Je cherchais depuis un certain temps à acheter une maison à la campagne, mais celle-ci était la première que j’avais eu la curiosité de visiter.
Je venais de parcourir le rez-de-chaussée, je passai au premier étage.
La demeure devait dater des années 20, elle était isolée dans une morne campagne à 2 km du village. Elle me paraissait harmonieuse, inquiétante aussi avec ses vastes pièces toutes désertes, abandonnées depuis des années sans doute.
C’est en arrivant dans la plus grande chambre de l’étage que je ressentis une sourde inquiétude. Je m’étais arrêté au seuil de cette pièce, vide comme toutes les autres, à part une chaise en bois au milieu du parquet et deux candélabres en argent qui, posés de chaque côté d’un haut miroir, semblaient monter la garde sur une cheminée de marbre.
J’avançai vers le miroir, je vis les traits de mon visage s’altérer, déformés par la stupeur.
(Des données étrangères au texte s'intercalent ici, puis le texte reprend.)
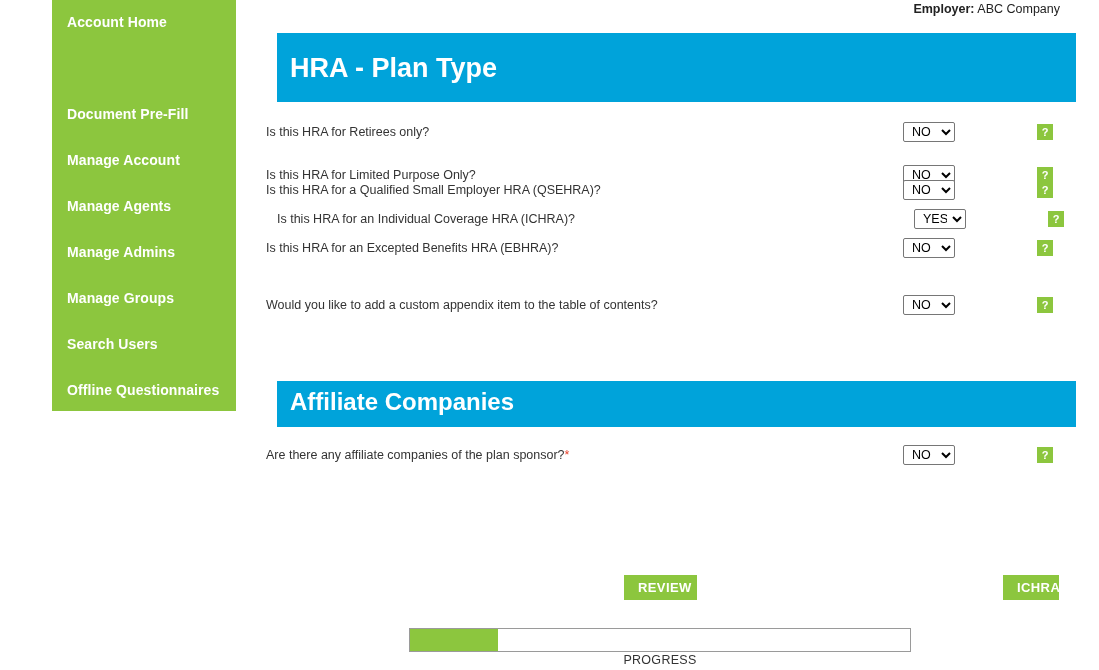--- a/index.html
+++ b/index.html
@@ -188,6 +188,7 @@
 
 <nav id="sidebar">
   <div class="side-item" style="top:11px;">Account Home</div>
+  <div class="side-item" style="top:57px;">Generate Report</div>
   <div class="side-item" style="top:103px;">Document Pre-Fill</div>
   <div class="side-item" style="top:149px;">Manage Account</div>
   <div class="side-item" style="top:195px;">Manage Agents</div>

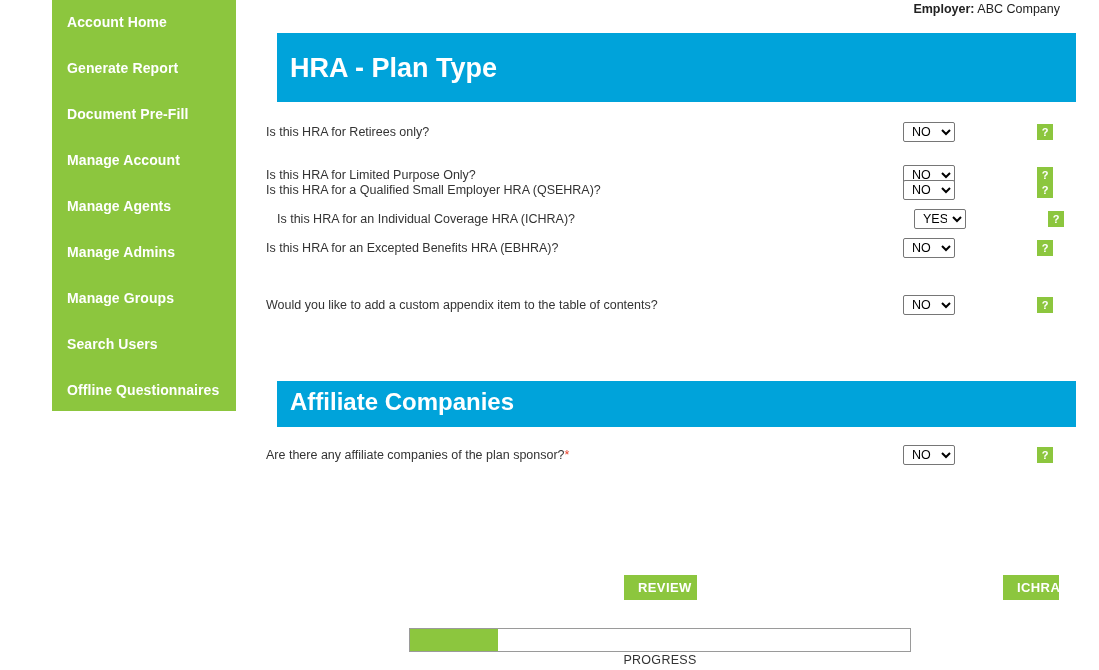--- a/index.html
+++ b/index.html
@@ -235,7 +235,6 @@
 </div>
 
 <div class="q-row" style="top:295px;">
-  <div class="q-label">Would you like to add a custom appendix item to the table of contents?</div>
   <select class="q-select"><option value="NO">NO</option><option value="YES">YES</option></select>
   <button class="help-btn">?</button>
 </div>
J’apercevais le reflet des deux candélabres, des murs, du parquet, de toute la pièce où je me trouvais, mais sur la chaise reflétée se tenait une jeune femme qui n’existait pas dans la réalité.
Elle me tournait presque le dos, je la voyais cependant assez bien pour admirer la gracieuse cambrure de son dos, le profil d’un sein sans défaut, les longs cheveux sombres et ce corps languide, alangui, tendrement sculpté par une robe mauve aussi intemporelle que la vision de cette créature de l’impensable. Surtout qu’elle tourna la tête vers moi pour esquisser un lugubre sourire, m’adresser un brumeux regard de détresse teinté d’une étrange invite.
Puis elle se figea à tout jamais, gardant la pose, hiératique. Insoutenablement obsédante, inaccessible.
C’est ainsi que je rencontrai la femme qui devait me hanter toute ma vie.